Nothing like this has been done anywhere else in a single document. In the West, there would usually be a technical report from a private vendor. It can be followed by an indictment (legal action) and a State Department press-release (a political accusation). Then, an elected official or a representative of the Administration might make some kind of veiled threats.
Although it’s hard to tell exactly how the CVERC/Qihoo 360 report on Taiwanese APTs was put together, we can clearly see the hand of the Chinese government in bringing together these different elements including both private sector expertise, law enforcement action, and military messaging all with the purpose of not only exposing a cyber threat but also of putting pressure on Taiwan in the larger context of cross-strait relations.

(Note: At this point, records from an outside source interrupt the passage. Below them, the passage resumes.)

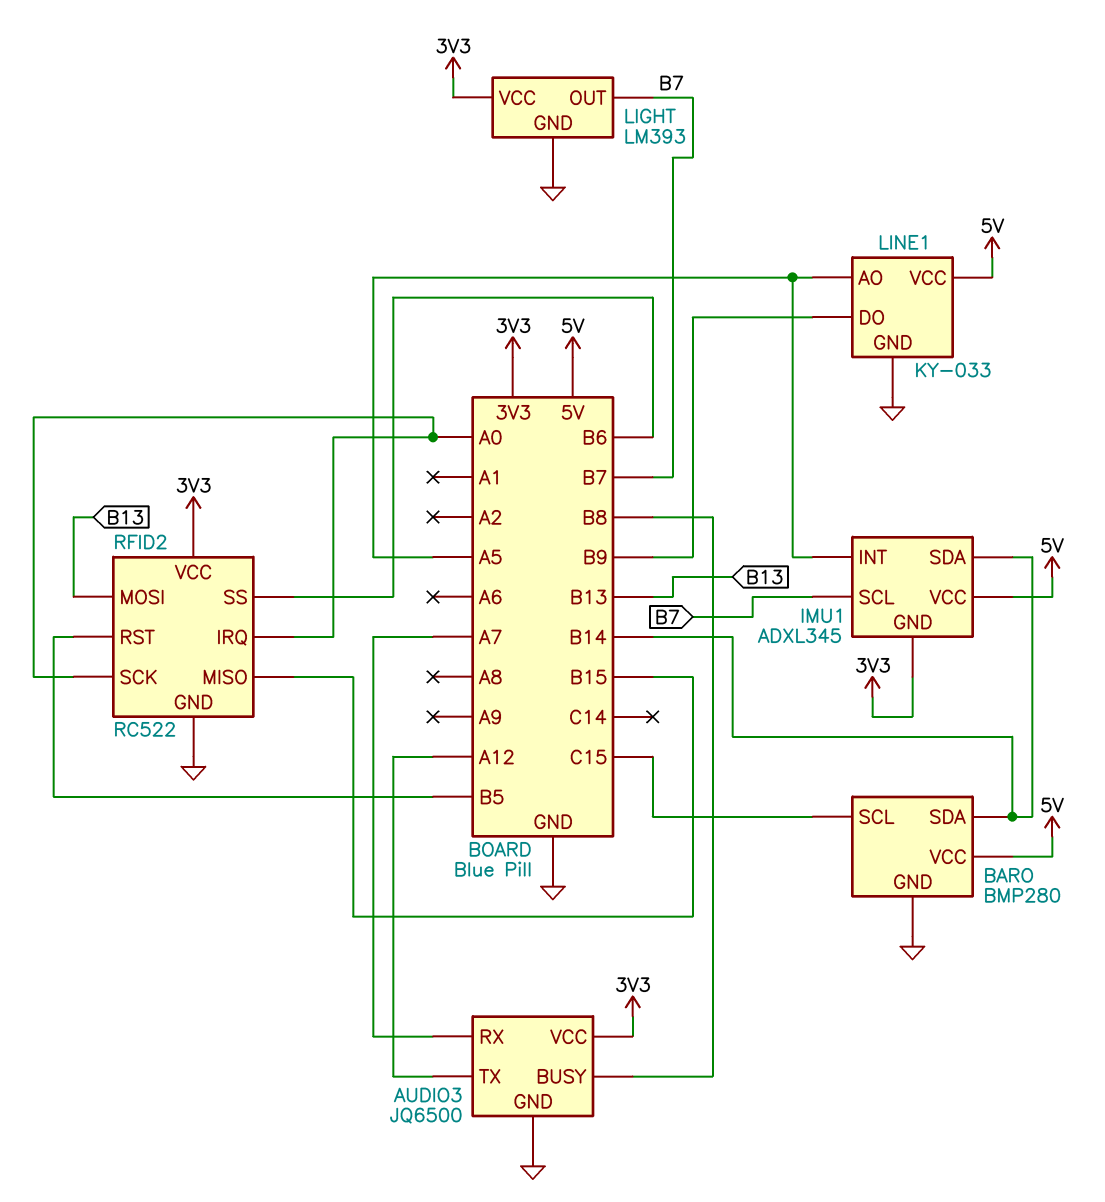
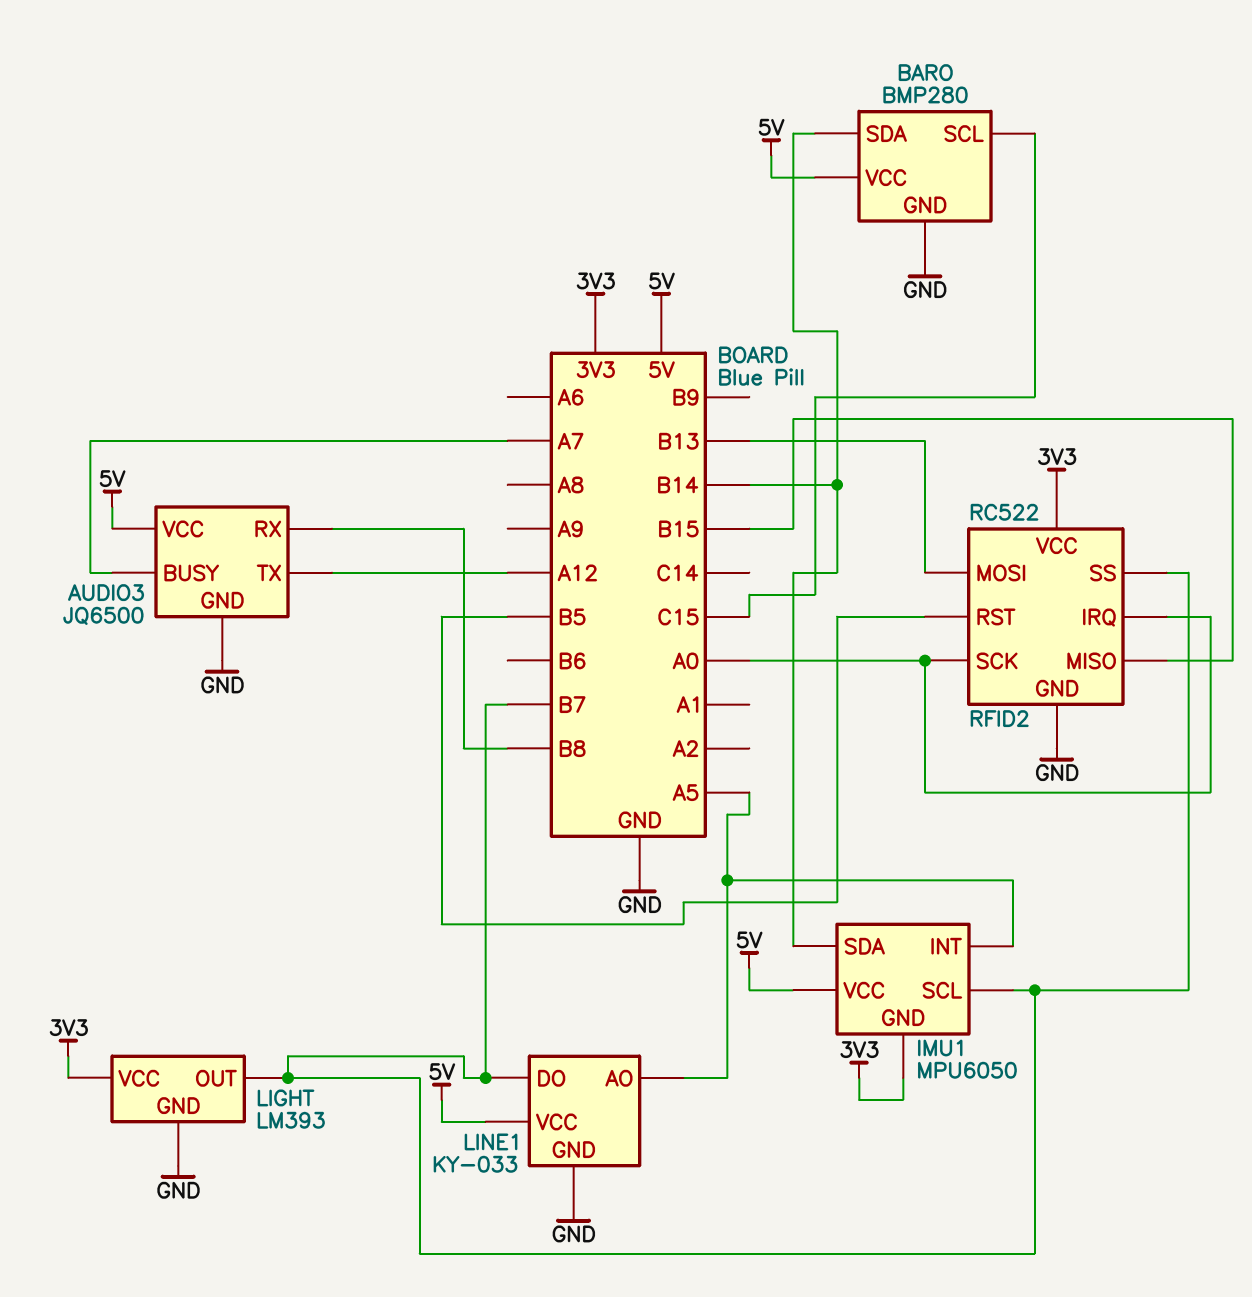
AUDIO3 pin BUSY: B8 -> A7
AUDIO3 pin RX: A7 -> B8
AUDIO3 pin VCC: 3V3 -> 5V
IMU1: ADXL345 -> MPU6050
LINE1 pin DO: B9 -> B7
RFID2 pin SS: B6 -> B7

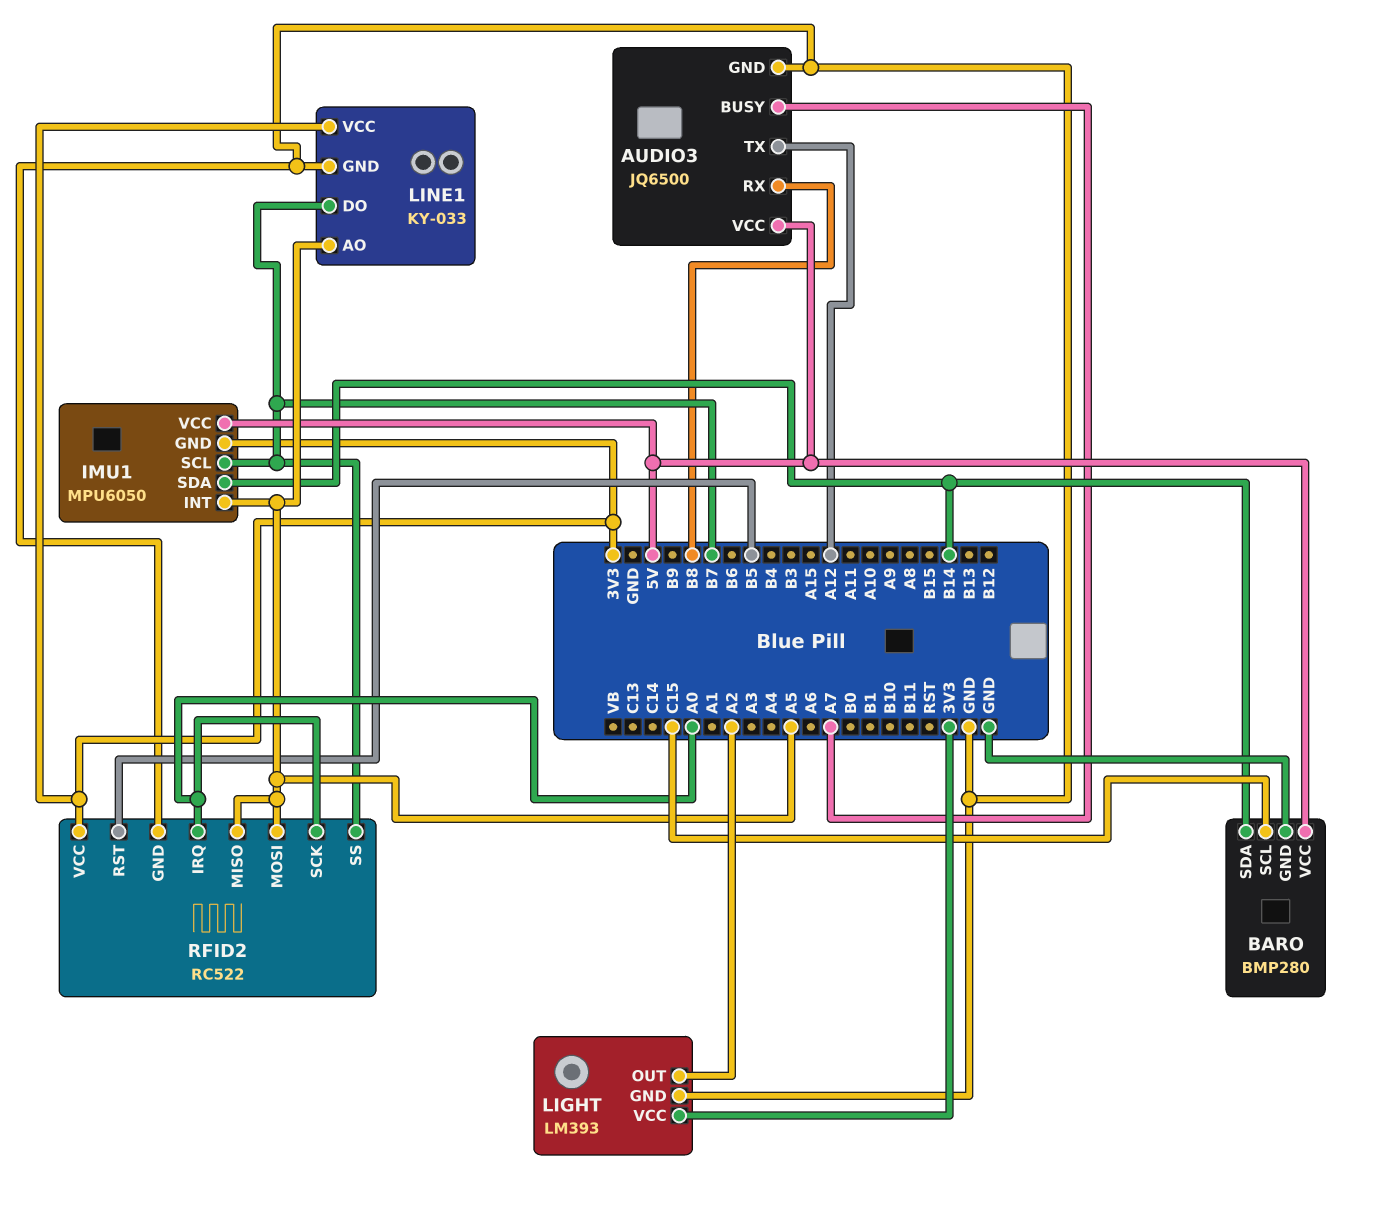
LIGHT pin OUT: B7 -> A2
LINE1 pin VCC: 5V -> 3V3
RFID2 pin MISO: B15 -> A5
RFID2 pin MOSI: B13 -> A5

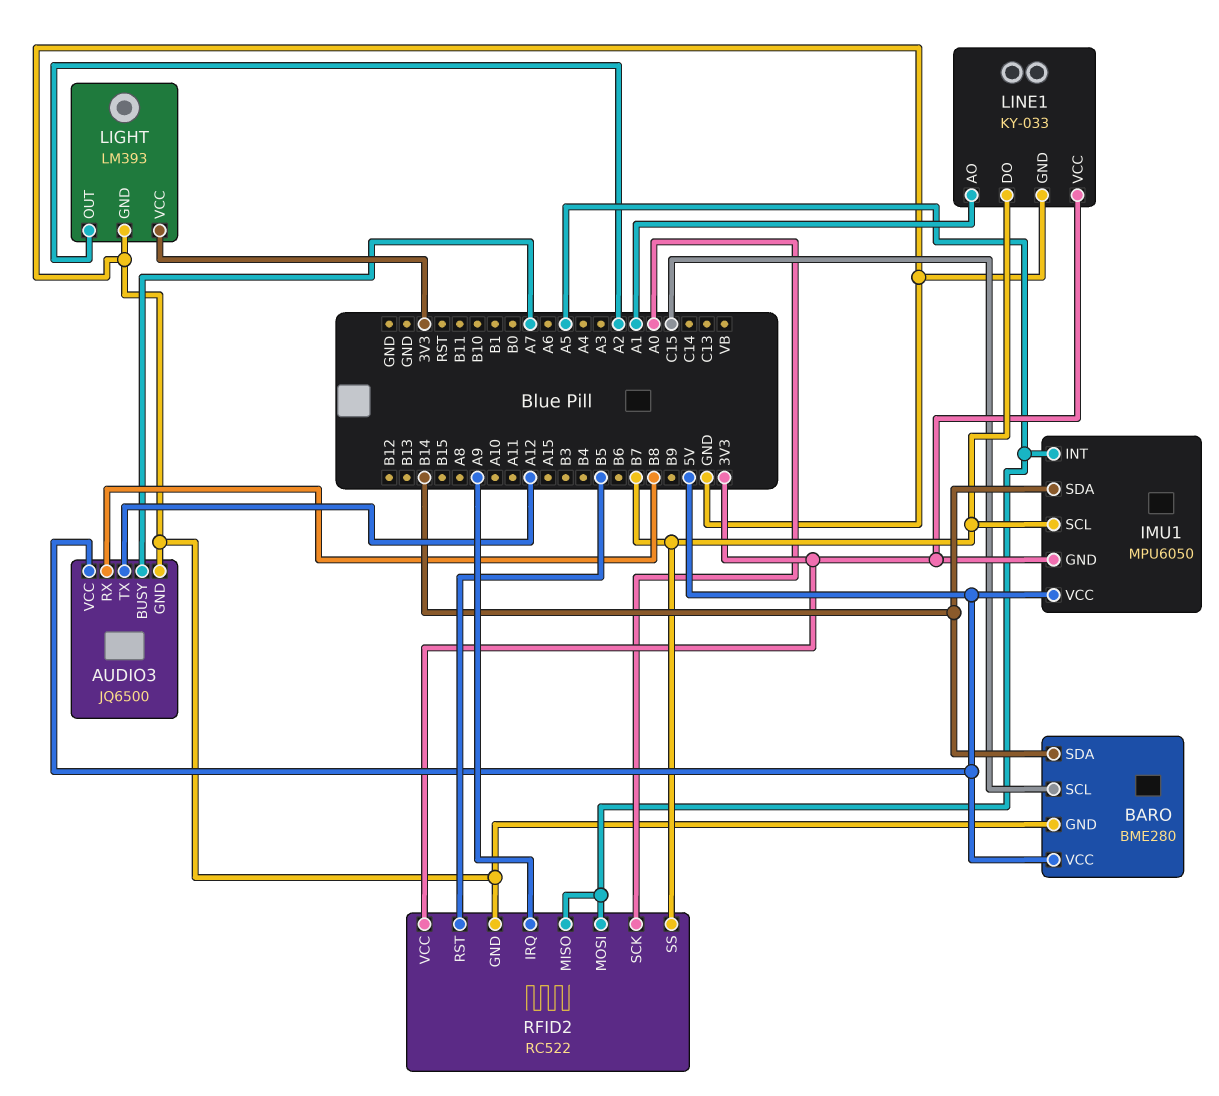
BARO: BMP280 -> BME280
LINE1 pin AO: A5 -> A1
RFID2 pin IRQ: A0 -> A9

Unlike the Netherlands, in this case China didn’t lead with releasing threat intelligence. Rather, it convened and coordinated stakeholders and used it strategically to advance it national priorities.
Conclusion
To sum up, these publications made me think about several avenues for the nationalization of cyber threat intelligence:
Firms aligning their business priorities with home government’s national security agenda;
Governments seeking to standardize threat actor attribution;
Governments becoming the source of threat intelligence;
Governments combining private threat intelligence with government action to achieved strategic goals.
It doesn’t seem that we are nearing the end of private threat intelligence but these mechanisms could probably make this field more and more nationalized. The nationalization primarily affects the public side of threat intelligence, but in other respects it will remain global as long as we have the Internet and the whole world uses basically the same technologies. For instance, for cyber threat researchers it makes no sense to stick to the nationalized priorities—they would still absorb as much information from across the world, since threats are not limited by borders and threat actors learn from each other fast. But when it comes to putting stuff out, they already have to take into account not only business and community interests but also national considerations.